● **Dataset entries**
------------------------------

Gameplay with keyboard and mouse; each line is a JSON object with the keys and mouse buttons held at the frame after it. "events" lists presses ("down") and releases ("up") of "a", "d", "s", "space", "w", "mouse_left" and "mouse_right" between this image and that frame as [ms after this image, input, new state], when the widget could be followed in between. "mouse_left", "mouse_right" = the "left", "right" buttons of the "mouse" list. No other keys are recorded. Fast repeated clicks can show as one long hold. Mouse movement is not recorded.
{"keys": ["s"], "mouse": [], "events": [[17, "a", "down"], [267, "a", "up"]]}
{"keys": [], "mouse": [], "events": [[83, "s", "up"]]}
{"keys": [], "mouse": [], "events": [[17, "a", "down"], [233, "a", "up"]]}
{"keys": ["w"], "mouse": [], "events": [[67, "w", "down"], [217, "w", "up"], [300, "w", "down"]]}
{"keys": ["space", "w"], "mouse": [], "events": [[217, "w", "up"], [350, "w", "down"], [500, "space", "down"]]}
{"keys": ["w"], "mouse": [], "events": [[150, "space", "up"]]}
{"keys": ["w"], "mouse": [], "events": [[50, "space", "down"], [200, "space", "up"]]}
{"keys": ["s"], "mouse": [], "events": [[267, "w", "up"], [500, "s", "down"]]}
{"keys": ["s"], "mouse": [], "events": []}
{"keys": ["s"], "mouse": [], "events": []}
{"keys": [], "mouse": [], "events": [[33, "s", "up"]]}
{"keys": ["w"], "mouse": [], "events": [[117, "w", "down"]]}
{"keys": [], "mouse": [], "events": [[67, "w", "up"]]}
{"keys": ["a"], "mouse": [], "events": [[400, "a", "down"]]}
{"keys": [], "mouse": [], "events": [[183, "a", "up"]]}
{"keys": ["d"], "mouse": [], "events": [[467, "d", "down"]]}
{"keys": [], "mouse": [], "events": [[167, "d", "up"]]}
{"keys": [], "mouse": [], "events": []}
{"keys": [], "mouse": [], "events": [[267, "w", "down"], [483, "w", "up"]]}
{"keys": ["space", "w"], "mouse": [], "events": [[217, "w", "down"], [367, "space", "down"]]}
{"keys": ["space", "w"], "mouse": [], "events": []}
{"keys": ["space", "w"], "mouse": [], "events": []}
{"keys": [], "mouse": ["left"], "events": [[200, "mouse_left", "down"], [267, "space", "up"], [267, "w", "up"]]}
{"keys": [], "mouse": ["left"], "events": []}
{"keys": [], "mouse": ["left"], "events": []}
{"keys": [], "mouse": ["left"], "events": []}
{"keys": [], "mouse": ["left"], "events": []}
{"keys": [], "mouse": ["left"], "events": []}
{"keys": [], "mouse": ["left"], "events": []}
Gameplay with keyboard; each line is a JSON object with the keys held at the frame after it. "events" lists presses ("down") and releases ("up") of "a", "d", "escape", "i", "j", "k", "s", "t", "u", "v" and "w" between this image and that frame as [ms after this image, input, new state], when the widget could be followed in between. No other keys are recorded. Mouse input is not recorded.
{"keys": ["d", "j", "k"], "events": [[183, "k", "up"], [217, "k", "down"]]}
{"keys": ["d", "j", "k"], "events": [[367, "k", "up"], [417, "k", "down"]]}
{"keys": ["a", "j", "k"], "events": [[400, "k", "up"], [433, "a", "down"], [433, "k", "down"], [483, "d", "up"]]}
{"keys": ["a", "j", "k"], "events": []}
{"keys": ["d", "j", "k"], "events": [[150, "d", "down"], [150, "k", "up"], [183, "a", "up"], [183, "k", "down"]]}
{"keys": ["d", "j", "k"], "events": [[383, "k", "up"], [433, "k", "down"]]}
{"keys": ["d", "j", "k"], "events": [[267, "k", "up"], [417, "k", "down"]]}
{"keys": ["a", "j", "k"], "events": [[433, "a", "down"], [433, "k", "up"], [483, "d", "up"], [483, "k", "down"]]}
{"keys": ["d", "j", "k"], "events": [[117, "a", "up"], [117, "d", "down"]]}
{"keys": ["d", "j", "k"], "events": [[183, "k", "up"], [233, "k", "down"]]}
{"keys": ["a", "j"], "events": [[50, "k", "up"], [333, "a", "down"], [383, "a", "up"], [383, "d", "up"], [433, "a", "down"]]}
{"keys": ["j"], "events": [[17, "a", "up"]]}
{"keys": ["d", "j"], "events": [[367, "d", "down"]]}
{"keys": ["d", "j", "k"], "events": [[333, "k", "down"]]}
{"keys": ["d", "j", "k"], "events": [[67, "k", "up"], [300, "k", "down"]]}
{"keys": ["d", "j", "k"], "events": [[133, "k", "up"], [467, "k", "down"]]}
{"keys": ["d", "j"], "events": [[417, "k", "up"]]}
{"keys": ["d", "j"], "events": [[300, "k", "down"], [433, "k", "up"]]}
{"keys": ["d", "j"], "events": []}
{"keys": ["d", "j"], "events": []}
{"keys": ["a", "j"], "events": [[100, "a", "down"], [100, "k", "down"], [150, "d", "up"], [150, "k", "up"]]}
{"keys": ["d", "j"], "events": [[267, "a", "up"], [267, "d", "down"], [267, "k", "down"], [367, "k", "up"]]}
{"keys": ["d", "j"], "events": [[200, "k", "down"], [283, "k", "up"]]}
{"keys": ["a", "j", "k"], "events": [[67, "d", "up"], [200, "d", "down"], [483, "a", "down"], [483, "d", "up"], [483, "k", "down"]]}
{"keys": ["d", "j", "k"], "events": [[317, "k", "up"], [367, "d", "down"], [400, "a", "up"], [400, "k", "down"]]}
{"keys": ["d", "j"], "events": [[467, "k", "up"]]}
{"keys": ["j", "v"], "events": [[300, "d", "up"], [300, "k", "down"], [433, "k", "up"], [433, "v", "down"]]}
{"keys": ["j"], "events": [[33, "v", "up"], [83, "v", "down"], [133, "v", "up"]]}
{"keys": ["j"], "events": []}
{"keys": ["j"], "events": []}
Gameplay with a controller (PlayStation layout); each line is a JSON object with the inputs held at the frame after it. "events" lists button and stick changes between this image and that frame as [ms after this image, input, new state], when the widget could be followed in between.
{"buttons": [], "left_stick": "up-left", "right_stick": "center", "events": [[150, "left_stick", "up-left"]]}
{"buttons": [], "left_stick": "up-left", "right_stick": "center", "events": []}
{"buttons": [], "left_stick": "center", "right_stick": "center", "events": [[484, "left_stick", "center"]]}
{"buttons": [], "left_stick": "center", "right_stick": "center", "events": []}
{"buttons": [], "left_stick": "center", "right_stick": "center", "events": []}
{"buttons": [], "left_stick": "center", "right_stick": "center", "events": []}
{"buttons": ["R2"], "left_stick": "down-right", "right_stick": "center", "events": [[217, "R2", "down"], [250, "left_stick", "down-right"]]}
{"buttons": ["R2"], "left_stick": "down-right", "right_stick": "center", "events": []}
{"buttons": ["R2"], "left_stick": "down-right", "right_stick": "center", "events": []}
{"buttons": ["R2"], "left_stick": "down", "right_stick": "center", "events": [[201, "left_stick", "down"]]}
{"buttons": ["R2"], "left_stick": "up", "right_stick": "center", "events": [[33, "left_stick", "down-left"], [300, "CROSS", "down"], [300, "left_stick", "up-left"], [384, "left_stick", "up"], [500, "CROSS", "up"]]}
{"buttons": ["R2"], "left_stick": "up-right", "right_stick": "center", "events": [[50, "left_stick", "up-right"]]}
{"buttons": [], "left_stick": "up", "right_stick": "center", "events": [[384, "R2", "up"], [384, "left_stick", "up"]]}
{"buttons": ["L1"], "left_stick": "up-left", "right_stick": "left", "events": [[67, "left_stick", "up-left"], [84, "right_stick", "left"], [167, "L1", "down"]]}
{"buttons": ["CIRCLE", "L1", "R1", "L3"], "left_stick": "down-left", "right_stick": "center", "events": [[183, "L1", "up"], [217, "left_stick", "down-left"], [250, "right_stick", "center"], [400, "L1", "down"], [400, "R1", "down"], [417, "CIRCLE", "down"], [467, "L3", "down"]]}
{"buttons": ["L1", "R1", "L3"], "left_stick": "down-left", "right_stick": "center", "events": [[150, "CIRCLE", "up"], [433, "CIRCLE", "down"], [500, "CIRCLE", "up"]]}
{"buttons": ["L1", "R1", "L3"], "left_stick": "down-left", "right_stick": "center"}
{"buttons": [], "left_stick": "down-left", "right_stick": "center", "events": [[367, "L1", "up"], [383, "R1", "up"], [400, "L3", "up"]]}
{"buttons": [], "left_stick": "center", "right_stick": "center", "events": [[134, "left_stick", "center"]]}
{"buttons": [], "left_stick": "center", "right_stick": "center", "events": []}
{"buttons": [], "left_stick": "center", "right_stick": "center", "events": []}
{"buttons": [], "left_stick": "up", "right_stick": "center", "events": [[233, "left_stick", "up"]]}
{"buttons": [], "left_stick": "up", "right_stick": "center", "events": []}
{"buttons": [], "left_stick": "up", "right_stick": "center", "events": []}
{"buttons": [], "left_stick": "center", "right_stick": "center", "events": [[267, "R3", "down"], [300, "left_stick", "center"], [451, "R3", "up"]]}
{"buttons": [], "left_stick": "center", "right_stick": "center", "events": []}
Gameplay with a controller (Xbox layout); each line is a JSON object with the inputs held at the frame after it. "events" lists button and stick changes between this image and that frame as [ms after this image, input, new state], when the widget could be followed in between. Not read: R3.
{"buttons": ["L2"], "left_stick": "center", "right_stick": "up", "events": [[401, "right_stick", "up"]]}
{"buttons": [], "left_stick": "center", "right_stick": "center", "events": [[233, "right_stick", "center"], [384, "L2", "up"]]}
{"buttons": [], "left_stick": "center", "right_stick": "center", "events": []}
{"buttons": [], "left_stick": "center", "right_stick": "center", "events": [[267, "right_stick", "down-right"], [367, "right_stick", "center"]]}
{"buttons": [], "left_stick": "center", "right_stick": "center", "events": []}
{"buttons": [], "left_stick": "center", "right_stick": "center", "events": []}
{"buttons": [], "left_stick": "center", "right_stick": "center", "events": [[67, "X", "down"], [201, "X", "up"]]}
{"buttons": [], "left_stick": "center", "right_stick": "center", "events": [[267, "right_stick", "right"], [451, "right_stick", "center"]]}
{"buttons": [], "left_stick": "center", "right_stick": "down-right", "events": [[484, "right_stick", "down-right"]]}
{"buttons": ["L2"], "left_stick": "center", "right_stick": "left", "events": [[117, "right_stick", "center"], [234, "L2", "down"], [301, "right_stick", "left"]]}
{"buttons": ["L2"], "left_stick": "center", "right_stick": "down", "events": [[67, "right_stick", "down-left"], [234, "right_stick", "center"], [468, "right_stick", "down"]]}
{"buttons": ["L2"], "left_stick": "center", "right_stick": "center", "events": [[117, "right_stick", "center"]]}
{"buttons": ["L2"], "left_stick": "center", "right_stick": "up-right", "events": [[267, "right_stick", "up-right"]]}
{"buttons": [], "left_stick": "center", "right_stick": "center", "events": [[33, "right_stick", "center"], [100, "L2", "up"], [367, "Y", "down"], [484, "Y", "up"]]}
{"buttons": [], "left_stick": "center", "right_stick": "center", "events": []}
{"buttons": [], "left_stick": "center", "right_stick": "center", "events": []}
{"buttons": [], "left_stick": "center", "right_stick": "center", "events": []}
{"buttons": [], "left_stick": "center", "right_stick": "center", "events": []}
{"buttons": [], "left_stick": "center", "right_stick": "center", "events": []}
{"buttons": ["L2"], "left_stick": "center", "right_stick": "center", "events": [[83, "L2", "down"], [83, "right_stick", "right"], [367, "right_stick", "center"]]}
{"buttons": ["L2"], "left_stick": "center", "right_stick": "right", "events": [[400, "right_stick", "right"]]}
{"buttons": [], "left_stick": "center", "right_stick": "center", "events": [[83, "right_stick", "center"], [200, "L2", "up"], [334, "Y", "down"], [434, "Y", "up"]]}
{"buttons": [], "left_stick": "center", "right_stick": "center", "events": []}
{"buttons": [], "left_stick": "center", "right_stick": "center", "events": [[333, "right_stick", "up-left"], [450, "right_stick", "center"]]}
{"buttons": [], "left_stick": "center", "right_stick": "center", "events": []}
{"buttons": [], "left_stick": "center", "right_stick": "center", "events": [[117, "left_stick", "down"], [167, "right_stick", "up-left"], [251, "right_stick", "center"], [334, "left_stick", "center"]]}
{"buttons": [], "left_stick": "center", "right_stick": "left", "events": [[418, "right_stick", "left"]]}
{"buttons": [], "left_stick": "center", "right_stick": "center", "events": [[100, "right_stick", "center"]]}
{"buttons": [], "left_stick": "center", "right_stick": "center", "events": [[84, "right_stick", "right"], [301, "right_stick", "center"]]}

------------------------------

● **What you are asked to do**
Find the word "when" in the entries. Copy each line that holds it.

● **Reply to the task**
Gameplay with keyboard and mouse; each line is a JSON object with the keys and mouse buttons held at the frame after it. "events" lists presses ("down") and releases ("up") of "a", "d", "s", "space", "w", "mouse_left" and "mouse_right" between this image and that frame as [ms after this image, input, new state], when the widget could be followed in between. "mouse_left", "mouse_right" = the "left", "right" buttons of the "mouse" list. No other keys are recorded. Fast repeated clicks can show as one long hold. Mouse movement is not recorded.
Gameplay with keyboard; each line is a JSON object with the keys held at the frame after it. "events" lists presses ("down") and releases ("up") of "a", "d", "escape", "i", "j", "k", "s", "t", "u", "v" and "w" between this image and that frame as [ms after this image, input, new state], when the widget could be followed in between. No other keys are recorded. Mouse input is not recorded.
Gameplay with a controller (PlayStation layout); each line is a JSON object with the inputs held at the frame after it. "events" lists button and stick changes between this image and that frame as [ms after this image, input, new state], when the widget could be followed in between.
Gameplay with a controller (Xbox layout); each line is a JSON object with the inputs held at the frame after it. "events" lists button and stick changes between this image and that frame as [ms after this image, input, new state], when the widget could be followed in between. Not read: R3.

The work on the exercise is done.